Associated Press 

KINGSTON — A human rights group called on Jamaica to take fast action to ensure that disabled voters across the island can cast ballots in this week’s parliamentary elections.

New York-based Human Rights Watch said in a statement that Jamaica should relocate some voting centers, allow absentee ballots and move ballot boxes to the ground floor to make them accessible for citizens with disabilities, among other measures.

“Jamaica should not get away with simply saying that it’s too late now and will cost too much. While it may be difficult to do everything necessary before next week’s elections, it should do whatever it can to enable voters with disabilities to cast their ballots,” Rebecca Schleifer, an advocacy director for the rights group, said Dec. 22.

Like other countries in the region, Jamaica lacks the technology to let people with visual or physical impairments cast their ballots in secret, such as voting kiosks equipped with headphones or a touch pad.
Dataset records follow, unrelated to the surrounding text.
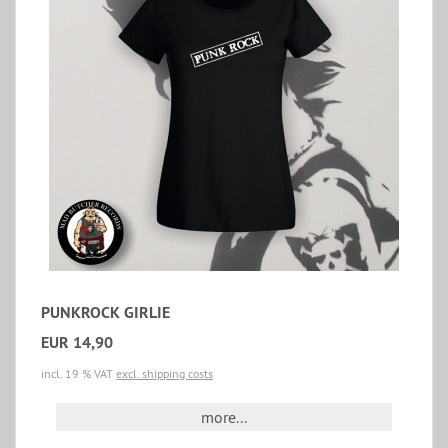
PUNKROCK GIRLIE
EUR 14,90
incl. 19 % VAT
excl. shipping costs
more...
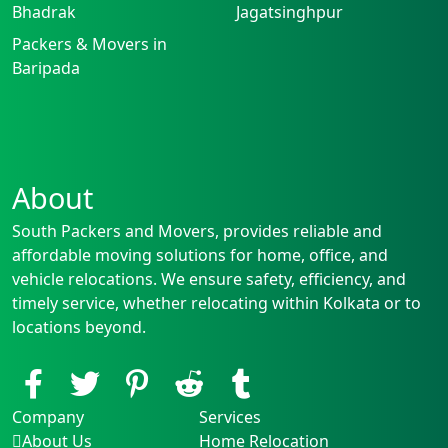
Bhadrak
Jagatsinghpur
Packers & Movers in
Baripada
About
South Packers and Movers, provides reliable and
affordable moving solutions for home, office, and
vehicle relocations. We ensure safety, efficiency, and
timely service, whether relocating within Kolkata or to
locations beyond.
Company
Services
About Us
Home Relocation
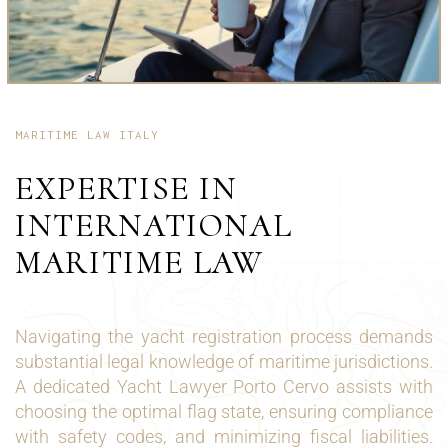
MARITIME LAW ITALY
EXPERTISE IN
INTERNATIONAL
MARITIME LAW
Navigating the yacht registration process demands
substantial legal knowledge of maritime jurisdictions.
A dedicated Yacht Lawyer Porto Cervo assists with
choosing the optimal flag state, ensuring compliance
with safety codes, and minimizing fiscal liabilities.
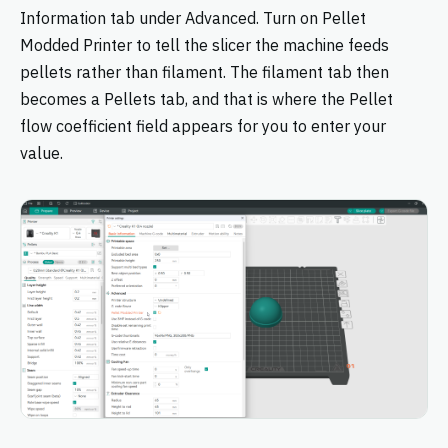
Information tab under Advanced. Turn on Pellet
Modded Printer to tell the slicer the machine feeds
pellets rather than filament. The filament tab then
becomes a Pellets tab, and that is where the Pellet
flow coefficient field appears for you to enter your
value.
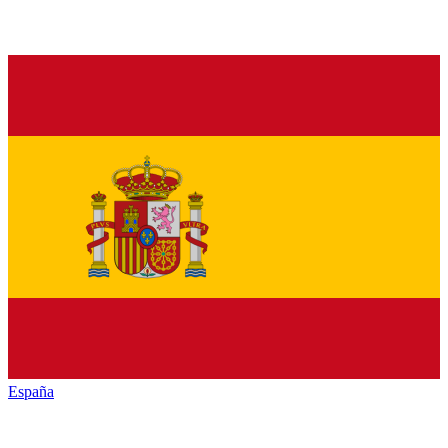
España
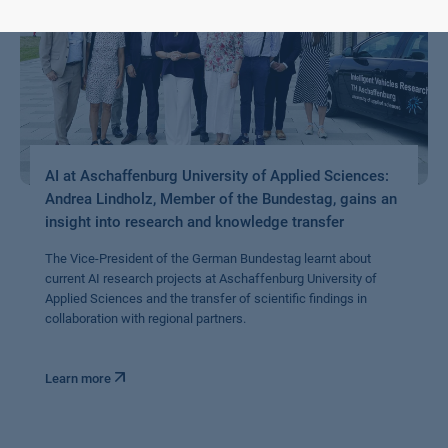
AI at Aschaffenburg University of Applied Sciences:
Andrea Lindholz, Member of the Bundestag, gains an
insight into research and knowledge transfer
The Vice-President of the German Bundestag learnt about
current AI research projects at Aschaffenburg University of
Applied Sciences and the transfer of scientific findings in
collaboration with regional partners.
Learn more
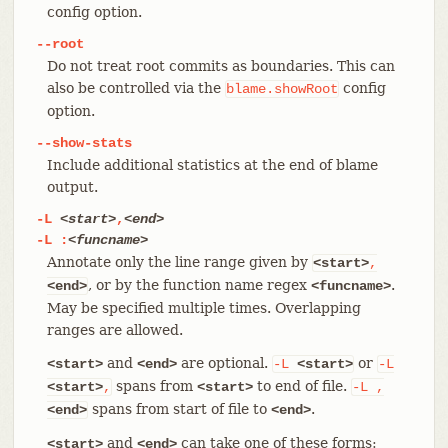
config option.
--root
Do not treat root commits as boundaries. This can
also be controlled via the
config
blame.showRoot
option.
--show-stats
Include additional statistics at the end of blame
output.
-L
<start>
,
<end>
-L
:
<funcname>
Annotate only the line range given by
<start>
,
, or by the function name regex
.
<end>
<funcname>
May be specified multiple times. Overlapping
ranges are allowed.
and
are optional.
or
<start>
<end>
-L
<start>
-L
spans from
to end of file.
<start>
,
<start>
-L
,
spans from start of file to
.
<end>
<end>
and
can take one of these forms:
<start>
<end>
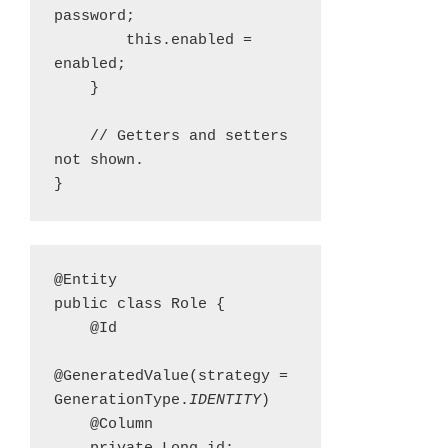
password;

        this.enabled = 
enabled;

    }

    // Getters and setters 
not shown.

}
@Entity

public class Role {

    @Id

@GeneratedValue(strategy = 
GenerationType.
IDENTITY
)

    @Column
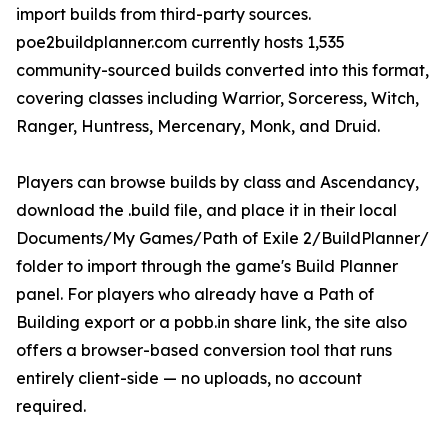
import builds from third-party sources.
poe2buildplanner.com currently hosts 1,535
community-sourced builds converted into this format,
covering classes including Warrior, Sorceress, Witch,
Ranger, Huntress, Mercenary, Monk, and Druid.
Players can browse builds by class and Ascendancy,
download the .build file, and place it in their local
Documents/My Games/Path of Exile 2/BuildPlanner/
folder to import through the game's Build Planner
panel. For players who already have a Path of
Building export or a pobb.in share link, the site also
offers a browser-based conversion tool that runs
entirely client-side — no uploads, no account
required.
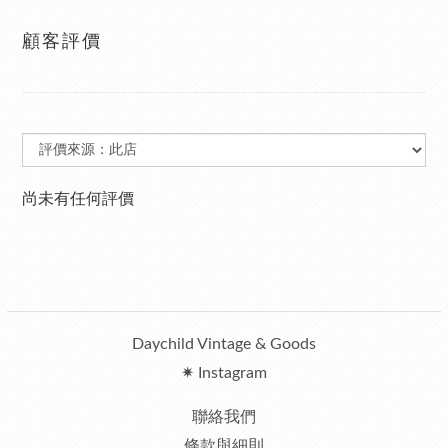
顧客評價
尚未有任何評價
Daychild Vintage & Goods
✷ Instagram
聯絡我們
條款與細則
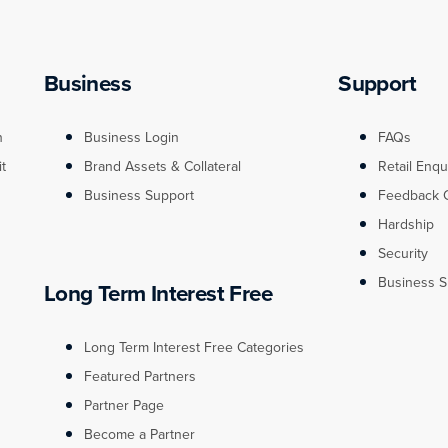
Business
Support
n
Business Login
FAQs
it
Brand Assets & Collateral
Retail Enqu
Business Support
Feedback 
Hardship
Security
Business S
Long Term Interest Free
Long Term Interest Free Categories
Featured Partners
Partner Page
Become a Partner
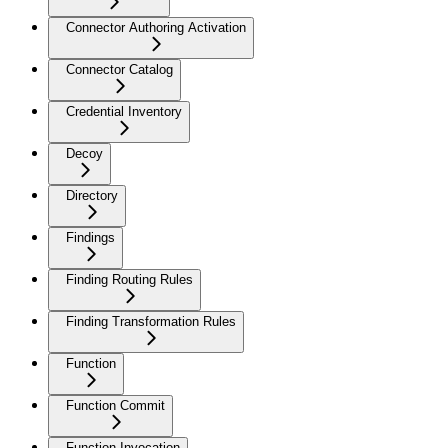
Connector Authoring Activation
Connector Catalog
Credential Inventory
Decoy
Directory
Findings
Finding Routing Rules
Finding Transformation Rules
Function
Function Commit
Function Invocation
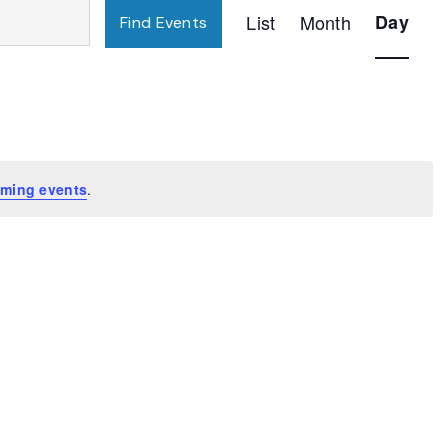
Event
List
Month
Day
Find Events
Views
Navigatio
ming events
.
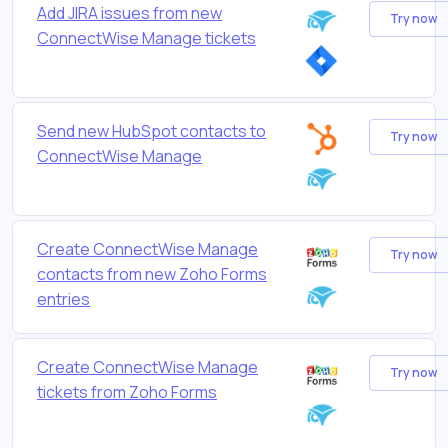
Add JIRA issues from new
Try now
ConnectWise Manage tickets
Send new HubSpot contacts to
Try now
ConnectWise Manage
Create ConnectWise Manage
Try now
contacts from new Zoho Forms
entries
Create ConnectWise Manage
Try now
tickets from Zoho Forms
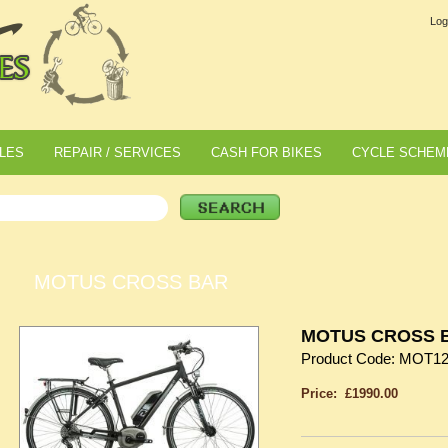
Log
LES
REPAIR / SERVICES
CASH FOR BIKES
CYCLE SCHEM
MOTUS CROSS BAR
MOTUS CROSS 
Product Code: MOT1
Price: £1990.00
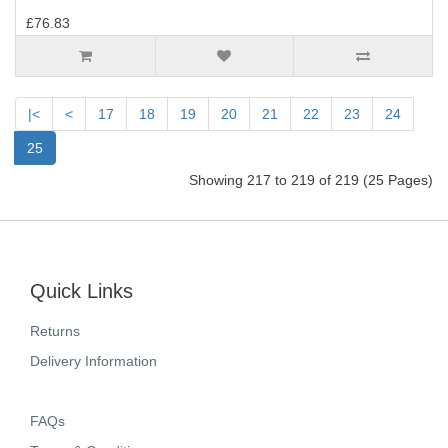
£76.83
|<
<
17
18
19
20
21
22
23
24
25
Showing 217 to 219 of 219 (25 Pages)
Quick Links
Returns
Delivery Information
FAQs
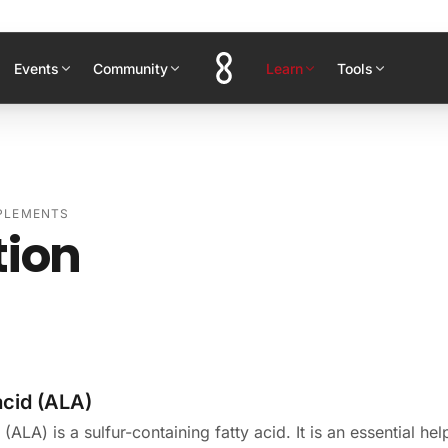
Events
Community
Learn
Tools
PPLEMENTS
tion
acid (ALA)
(ALA) is a sulfur-containing fatty acid. It is an essential hel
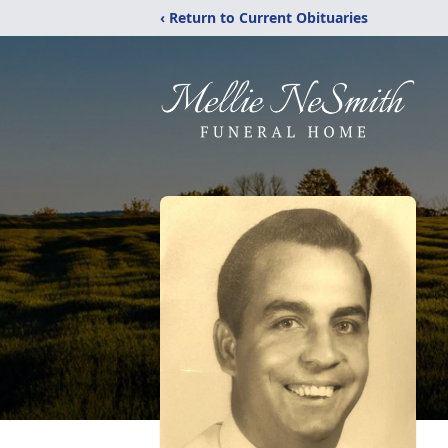
‹ Return to Current Obituaries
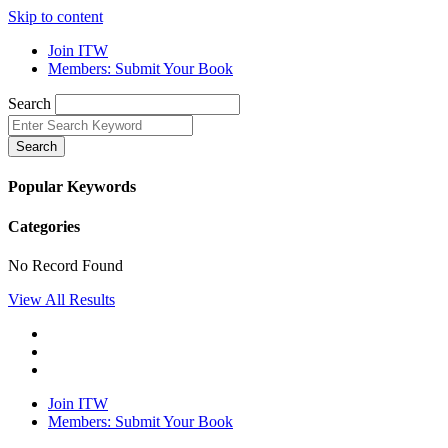
Skip to content
Join ITW
Members: Submit Your Book
Search
Search
Popular Keywords
Categories
No Record Found
View All Results
Join ITW
Members: Submit Your Book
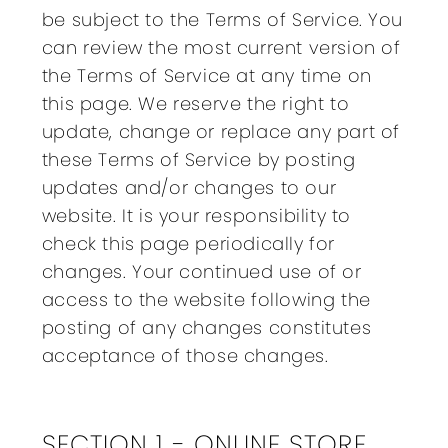
be subject to the Terms of Service. You
can review the most current version of
the Terms of Service at any time on
this page. We reserve the right to
update, change or replace any part of
these Terms of Service by posting
updates and/or changes to our
website. It is your responsibility to
check this page periodically for
changes. Your continued use of or
access to the website following the
posting of any changes constitutes
acceptance of those changes.
SECTION 1 - ONLINE STORE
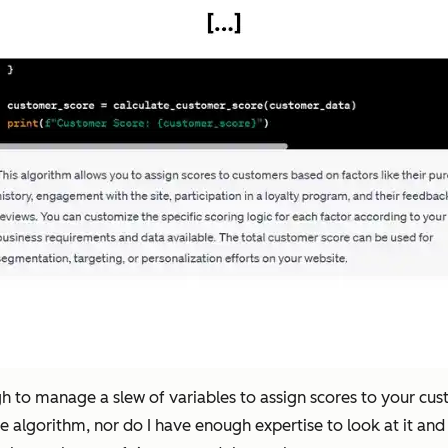
gh to manage a slew of variables to assign scores to your cu
he algorithm, nor do I have enough expertise to look at it and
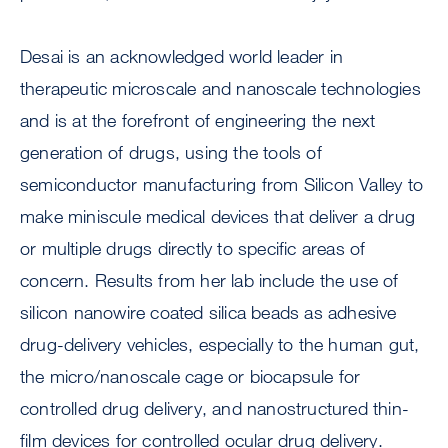
Desai is an acknowledged world leader in
therapeutic microscale and nanoscale technologies
and is at the forefront of engineering the next
generation of drugs, using the tools of
semiconductor manufacturing from Silicon Valley to
make miniscule medical devices that deliver a drug
or multiple drugs directly to specific areas of
concern. Results from her lab include the use of
silicon nanowire coated silica beads as adhesive
drug-delivery vehicles, especially to the human gut,
the micro/nanoscale cage or biocapsule for
controlled drug delivery, and nanostructured thin-
film devices for controlled ocular drug delivery.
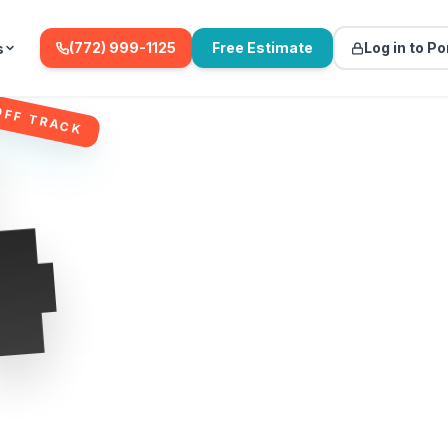
(772) 999-1125
Free Estimate
Log in to Po
s
4
OFF TRACK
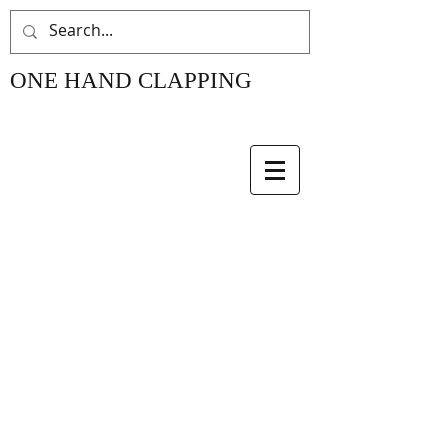
ONE HAND CLAPPING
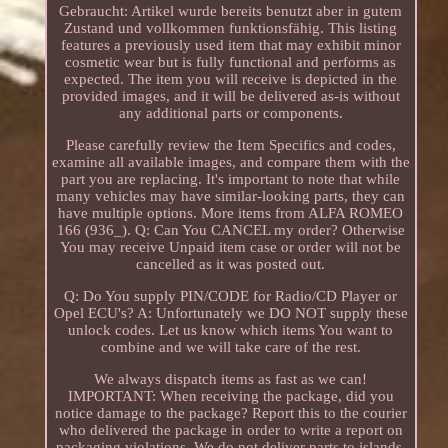
Gebraucht: Artikel wurde bereits benutzt aber in gutem
Zustand und vollkommen funktionsfähig. This listing
features a previously used item that may exhibit minor
cosmetic wear but is fully functional and performs as
expected. The item you will receive is depicted in the
provided images, and it will be delivered as-is without
any additional parts or components.
Please carefully review the Item Specifics and codes,
examine all available images, and compare them with the
part you are replacing. It's important to note that while
many vehicles may have similar-looking parts, they can
have multiple options. More items from ALFA ROMEO
166 (936_). Q: Can You CANCEL my order? Otherwise
You may receive Unpaid item case or order will not be
cancelled as it was posted out.
Q: Do You supply PIN/CODE for Radio/CD Player or
Opel ECU's? A: Unfortunately we DO NOT supply these
unlock codes. Let us know which items You want to
combine and we will take care of the rest.
We always dispatch items as fast as we can!
IMPORTANT: When receiving the package, did you
notice damage to the package? Report this to the courier
who delivered the package in order to write a report on
packaging violations. We do not deliver parts to islands,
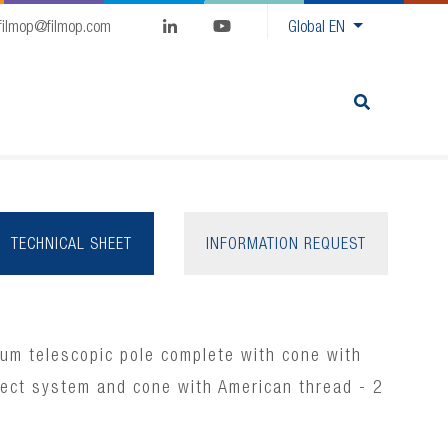
filmop@filmop.com
Global
EN
TECHNICAL SHEET
INFORMATION REQUEST
um telescopic pole complete with cone with
nect system and cone with American thread - 2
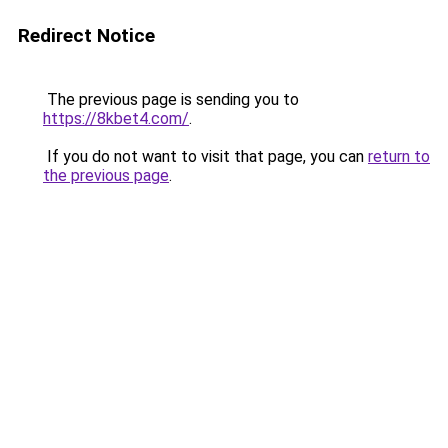
Redirect Notice
The previous page is sending you to
https://8kbet4.com/
.
If you do not want to visit that page, you can
return to
the previous page
.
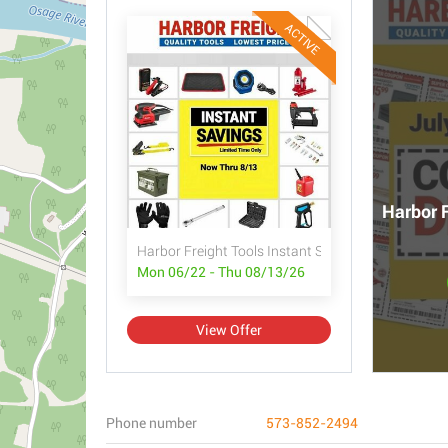
ACTIVE
Harbor F
Harbor Freight Tools Instant Savings
Mon 06/22 - Thu 08/13/26
View Offer
Phone number
573-852-2494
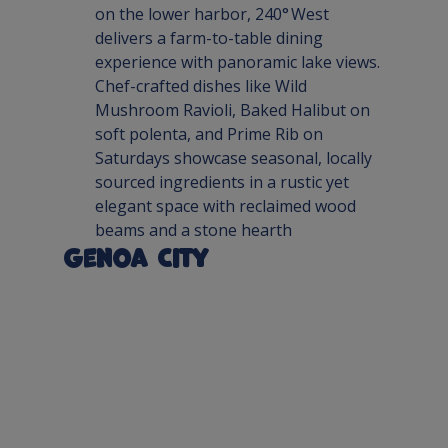
on the lower harbor, 240° West 
delivers a farm-to-table dining 
experience with panoramic lake views. 
Chef-crafted dishes like Wild 
Mushroom Ravioli, Baked Halibut on 
soft polenta, and Prime Rib on 
Saturdays showcase seasonal, locally 
sourced ingredients in a rustic yet 
elegant space with reclaimed wood 
beams and a stone hearth
Genoa City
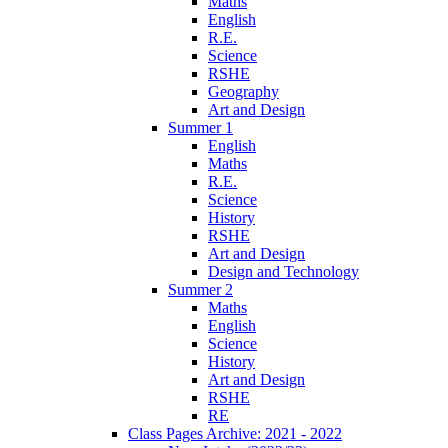
Maths
English
R.E.
Science
RSHE
Geography
Art and Design
Summer 1
English
Maths
R.E.
Science
History
RSHE
Art and Design
Design and Technology
Summer 2
Maths
English
Science
History
Art and Design
RSHE
RE
Class Pages Archive: 2021 - 2022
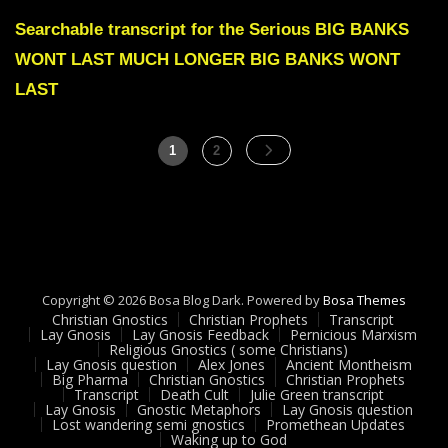
Julie
Green
Searchable transcript for the Serious BIG BANKS
BIG
WONT LAST MUCH LONGER BIG BANKS WONT
BANKS
WONT
LAST
LAST
MUCH
LONGER
Posts
Page
Page
1
2
pagination
Copyright © 2026 Bosa Blog Dark. Powered by
Bosa Themes
Christian Gnostics
Christian Prophets
Transcript
Lay Gnosis
Lay Gnosis Feedback
Pernicious Marxism
Religious Gnostics ( some Christians)
Lay Gnosis question
Alex Jones
Ancient Montheism
Big Pharma
Christian Gnostics
Christian Prophets
Transcript
Death Cult
Julie Green transcript
Lay Gnosis
Gnostic Metaphors
Lay Gnosis question
Lost wandering semi gnostics
Promethean Updates
Waking up to God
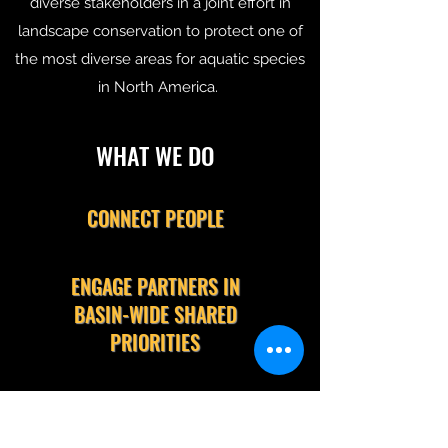
diverse stakeholders in a joint effort in
landscape conservation to protect one of
the most diverse areas for aquatic species
in North America.
WHAT WE DO
CONNECT PEOPLE
ENGAGE PARTNERS IN
BASIN-WIDE SHARED
PRIORITIES
SUPPORT OUR MEMBERS'
EFFORTS TO STEWARD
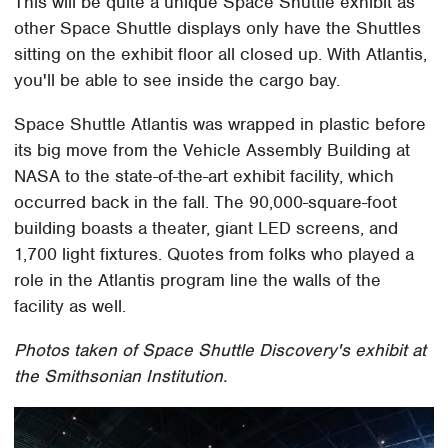
This will be quite a unique Space Shuttle exhibit as
other Space Shuttle displays only have the Shuttles
sitting on the exhibit floor all closed up. With Atlantis,
you'll be able to see inside the cargo bay.
Space Shuttle Atlantis was wrapped in plastic before
its big move from the Vehicle Assembly Building at
NASA to the state-of-the-art exhibit facility, which
occurred back in the fall. The 90,000-square-foot
building boasts a theater, giant LED screens, and
1,700 light fixtures. Quotes from folks who played a
role in the Atlantis program line the walls of the
facility as well.
Photos taken of Space Shuttle Discovery's exhibit at
the Smithsonian Institution.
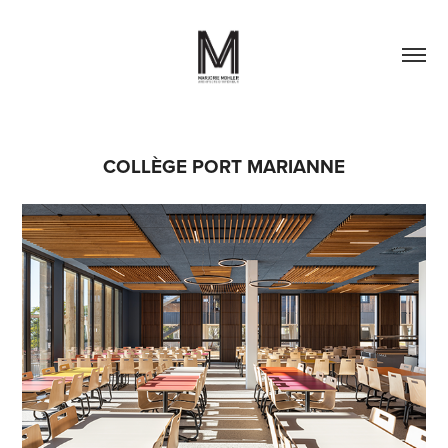
COLLÈGE PORT MARIANNE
It does not offer braille ballots and most disabled voters have to rely on another person to vote.

Typically, a trusted relative helps but sometimes a disabled person has to rely on a complete stranger, which can lead to disenfranchisement.

Complicating matters, some polling centers install their ballot boxes on the second floor of the school or other public building where ballots are cast.

Elections Director Orrette Fisher said he could not comment on the statement by Human Rights Watch because he had not read it but he insisted that electoral authorities had been doing their best to make things easier for disabled voters ahead of the Dec. 29 elections.

“As far as possible, we try to locate voting on the ground floor,” Fisher said.

Gloria Goffe, a blind Jamaican who works as coordinator for the island’s Combined Disabilities Association, said the country has “some ways to go before we can say voting is truly accessible” for the more than 163,000 disabled Jamaicans.

At a recent meeting with her association, government officials pledged to build temporary ramps to voting centers, which are often set up in schools and other buildings without easy access for disabled people. It was not clear if any of the ramps were built.

The electoral office does not provide transportation for disabled voters, Goffe said. Often, candidates from the two main political factions will provide transportation to voting centers.

Due to the time constraints, Goffe said, she doubted any new initiatives for disabled people could be put in place before the vote.

“I know that efforts have been made to select as many accessible venues as possible but there are still areas of inaccessibility. Hopefully, by the next election there will be improvements,” Goffe said. “We hope for the day when we can vote independently.”